TASK TO COMPLETE — Can you copy out the items from the line that has "rebui să mergi" through the last line of the items, renaming "HOROSCOP" to "ASTROLOGIE" and changing nothing else?

EXTRACTED INFORMATION —
--------------------------------

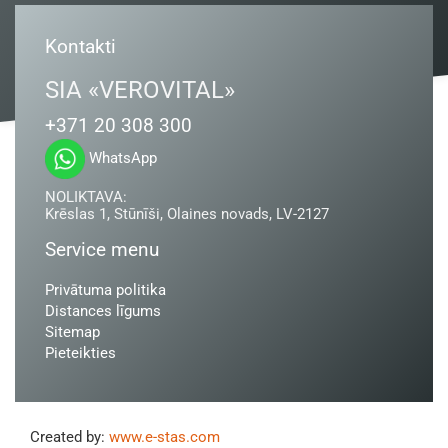
Kontakti
SIA «VEROVITAL»
+371 20 308 300
WhatsApp
NOLIKTAVA:
Krēslas 1, Stūnīši, Olaines novads, LV-2127
Service menu
Privātuma politika
Distances līgums
Sitemap
Pieteikties
Created by:
www.e-stas.com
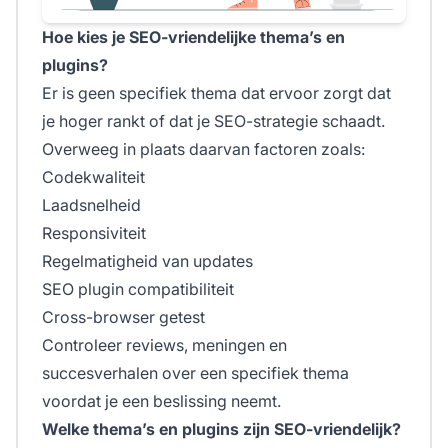
Hoe kies je SEO-vriendelijke thema’s en
plugins?
Er is geen specifiek thema dat ervoor zorgt dat
je hoger rankt of dat je SEO-strategie schaadt.
Overweeg in plaats daarvan factoren zoals:
Codekwaliteit
Laadsnelheid
Responsiviteit
Regelmatigheid van updates
SEO plugin compatibiliteit
Cross-browser getest
Controleer reviews, meningen en
succesverhalen over een specifiek thema
voordat je een beslissing neemt.
Welke thema’s en plugins zijn SEO-vriendelijk?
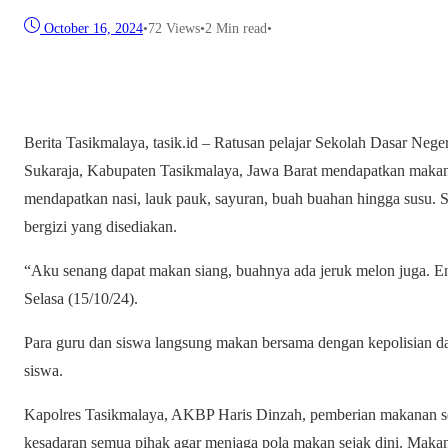
October 16, 2024
•
72
Views
•
2 Min read
•
Berita Tasikmalaya, tasik.id – Ratusan pelajar Sekolah Dasar Ne
Sukaraja, Kabupaten Tasikmalaya, Jawa Barat mendapatkan makan se
mendapatkan nasi, lauk pauk, sayuran, buah buahan hingga susu. 
bergizi yang disediakan.
“Aku senang dapat makan siang, buahnya ada jeruk melon juga. Ena
Selasa (15/10/24).
Para guru dan siswa langsung makan bersama dengan kepolisian dal
siswa.
Kapolres Tasikmalaya, AKBP Haris Dinzah, pemberian makanan se
kesadaran semua pihak agar menjaga pola makan sejak dini. Makan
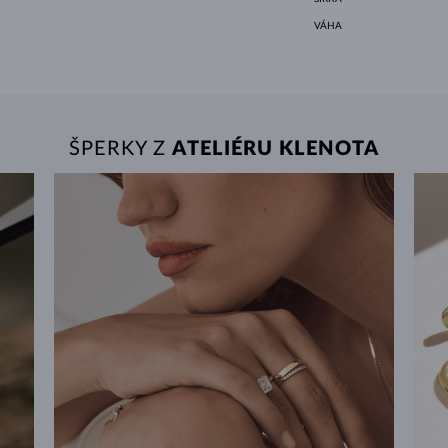
VÁHA
ŠPERKY Z
ATELIÉRU KLENOTA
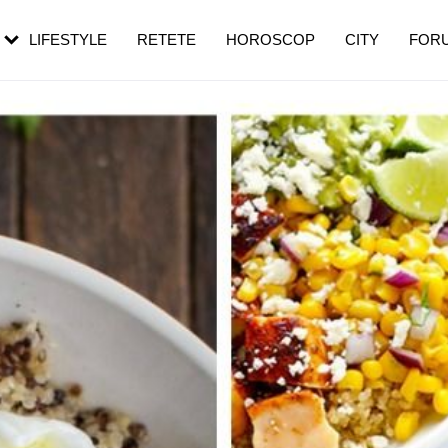
rebui să mergi
și 60 de ani. De ce te trezești mai des
pe măsură ce înaintezi în vârstă
LIFESTYLE
RETETE
HOROSCOP
CITY
FOR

--------------------------------

ANSWER —
rebui să mergi
și 60 de ani. De ce te trezești mai des
pe măsură ce înaintezi în vârstă
LIFESTYLE
RETETE
ASTROLOGIE
CITY
FOR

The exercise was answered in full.